● Task set
a. In the call transcript, which areas does Kjerstin Braathen say will be prioritized when allocating capital?
b. Reproduce the part of the call transcript that starts with the words "My first one, how" and ends after the words "market share slippage?", word for word.

● Quoted passage
-------------------------

Our next question is from Namita Samtani from Barclays.

Namita Samtani

Analysts
#14

My first one, how do you think about capital allocation between the retail division and the corporate divisions, both Norway and large corporates now given the fierce competition in retail? Do you want to allocate more capital to corporate now? And secondly, just on market share on the retail loans and deposits. In many quarters, the fact book shows since the 31st of March '24, there's been a loss in market share. Do you think that's inevitable given the size of the bank you are? Or what can be done to improve the franchise that there isn't market share slippage?

Kjerstin Braathen

Executives
#15

Thank you, Namita. Capital allocation, I would say that we have been pretty consistent. We will prioritize allocating capital to the personal customer area and the lower part of the corporate customers Norway as long as we can do profitable business. But we are not sort of -- we have a dynamic approach towards capital allocation. We do not allocate in the start of the year a specific amount of capital to the 3 areas, and then we stick to that. We are keeping this dialogue ongoing in group management. But given the nature of the business, we will not put limitations on personal customers nor the lower part of corporate customers in Norway, the SMEs, if they can grow profitably. And beyond that, large corporates, the limit is really related to profitability. And if they have even more opportunity to grow, they will have to use the various tools to increase the turnover of capital, which is why we have focused so systematically on originate to distribute and increase the turnover of capital, which is beneficial for the return. This is a tool that is particularly available in that sector. But naturally, when we see less capital being employed as we have seen this quarter in mortgages and in Corporate Customers Norway, there is a further room for large corporates to grow. As for your question related to market share, it's important for us to show the ability to grow. It's important for us to maintain a very clear #1 position in the SME area, in the personal customer area. Both of these are fulfilled, if you will, also throughout the period where we are giving away some market share, but these are the 2 criteria that we are focused on.

Operator

Operator
#16

Our next question is from Riccardo Rovere from Mediobanca.

Riccardo Rovere

Analysts
#17

The first one is on NII. Rasmus here I'm quoting you what you stated this morning during the press conference. As in every -- almost in every first quarter, activity is lower. This naturally impacts net interest margin, which was down by 7 basis points. The reduction reflects narrowed combined spreads and other NII not included in the customer segment. Now if I look at your fact book, which is -- and here I'm referring to Table 1, 02 01, I don't know if you have it in front of you. And I look at the other net interest income, I noticed that over the past 3 years, systematically other net interest income in Q1 by roughly NOK 50 million. It was NOK 50 million in Q1 '24. It was NOK 540 million in Q1 '25 and now seems to be almost NOK 700 million, of which maybe NOK 170 million was a one-off in Q4. Now 3 years in a row, maybe a coincidence or maybe there are technical factors that basically imposed, may say so, the NII going down in Q1. And then in 2024 and in 2025, that was recovered the following quarter. Now can you please explain if there are technical technical factors that force other NII down in every single first quarter, please?

-------------------------

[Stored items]
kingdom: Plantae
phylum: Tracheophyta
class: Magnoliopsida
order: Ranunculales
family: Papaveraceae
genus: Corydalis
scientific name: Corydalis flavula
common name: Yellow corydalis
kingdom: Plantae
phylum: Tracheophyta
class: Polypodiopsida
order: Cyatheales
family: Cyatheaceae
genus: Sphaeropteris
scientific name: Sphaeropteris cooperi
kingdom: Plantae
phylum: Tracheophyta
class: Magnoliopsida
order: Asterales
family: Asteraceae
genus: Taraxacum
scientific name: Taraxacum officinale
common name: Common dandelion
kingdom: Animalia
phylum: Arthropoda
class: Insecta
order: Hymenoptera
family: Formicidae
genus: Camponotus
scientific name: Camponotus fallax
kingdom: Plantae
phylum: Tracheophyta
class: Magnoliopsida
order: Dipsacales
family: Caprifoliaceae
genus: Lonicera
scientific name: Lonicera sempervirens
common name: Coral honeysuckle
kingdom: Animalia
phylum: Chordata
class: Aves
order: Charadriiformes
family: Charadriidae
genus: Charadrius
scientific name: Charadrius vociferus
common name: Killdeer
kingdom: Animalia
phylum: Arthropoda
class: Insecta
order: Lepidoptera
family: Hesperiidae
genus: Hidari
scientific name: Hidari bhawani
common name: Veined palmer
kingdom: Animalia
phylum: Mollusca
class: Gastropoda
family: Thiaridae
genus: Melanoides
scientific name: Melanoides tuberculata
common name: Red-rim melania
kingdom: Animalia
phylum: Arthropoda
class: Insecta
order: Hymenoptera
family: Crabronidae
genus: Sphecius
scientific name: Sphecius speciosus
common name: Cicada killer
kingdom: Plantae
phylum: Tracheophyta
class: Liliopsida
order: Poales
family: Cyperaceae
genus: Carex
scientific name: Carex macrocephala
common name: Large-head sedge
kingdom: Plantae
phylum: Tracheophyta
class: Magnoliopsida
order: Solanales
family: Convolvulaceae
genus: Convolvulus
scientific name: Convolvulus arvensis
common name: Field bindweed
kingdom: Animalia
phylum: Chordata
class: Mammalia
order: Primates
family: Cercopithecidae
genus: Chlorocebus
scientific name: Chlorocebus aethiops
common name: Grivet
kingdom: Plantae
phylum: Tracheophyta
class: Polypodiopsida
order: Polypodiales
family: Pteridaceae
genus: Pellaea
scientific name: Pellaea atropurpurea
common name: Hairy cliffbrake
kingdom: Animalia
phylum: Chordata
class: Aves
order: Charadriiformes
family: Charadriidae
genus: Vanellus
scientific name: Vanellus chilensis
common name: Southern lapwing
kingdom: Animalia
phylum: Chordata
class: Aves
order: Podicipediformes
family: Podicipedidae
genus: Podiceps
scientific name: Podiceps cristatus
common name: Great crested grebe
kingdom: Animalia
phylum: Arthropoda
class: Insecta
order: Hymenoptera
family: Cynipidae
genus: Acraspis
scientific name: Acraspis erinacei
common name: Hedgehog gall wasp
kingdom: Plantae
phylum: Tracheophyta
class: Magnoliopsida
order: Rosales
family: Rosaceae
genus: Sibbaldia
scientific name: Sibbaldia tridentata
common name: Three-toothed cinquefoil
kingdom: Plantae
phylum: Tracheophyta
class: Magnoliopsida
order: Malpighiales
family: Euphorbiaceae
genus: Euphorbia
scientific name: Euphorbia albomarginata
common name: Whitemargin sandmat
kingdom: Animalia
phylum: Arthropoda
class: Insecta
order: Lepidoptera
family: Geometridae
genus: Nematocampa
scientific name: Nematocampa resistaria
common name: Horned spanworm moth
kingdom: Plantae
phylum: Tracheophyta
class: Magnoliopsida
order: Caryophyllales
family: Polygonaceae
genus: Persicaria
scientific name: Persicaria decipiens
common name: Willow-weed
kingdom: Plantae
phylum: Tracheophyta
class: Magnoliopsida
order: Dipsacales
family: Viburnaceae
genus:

-------------------------

● Results of the exercise
a. The personal customer area and the lower part of Corporate Customers Norway, as long as business there is profitable.

b.
My first one, how do you think about capital allocation between the retail division and the corporate divisions, both Norway and large corporates now given the fierce competition in retail? Do you want to allocate more capital to corporate now? And secondly, just on market share on the retail loans and deposits. In many quarters, the fact book shows since the 31st of March '24, there's been a loss in market share. Do you think that's inevitable given the size of the bank you are? Or what can be done to improve the franchise that there isn't market share slippage?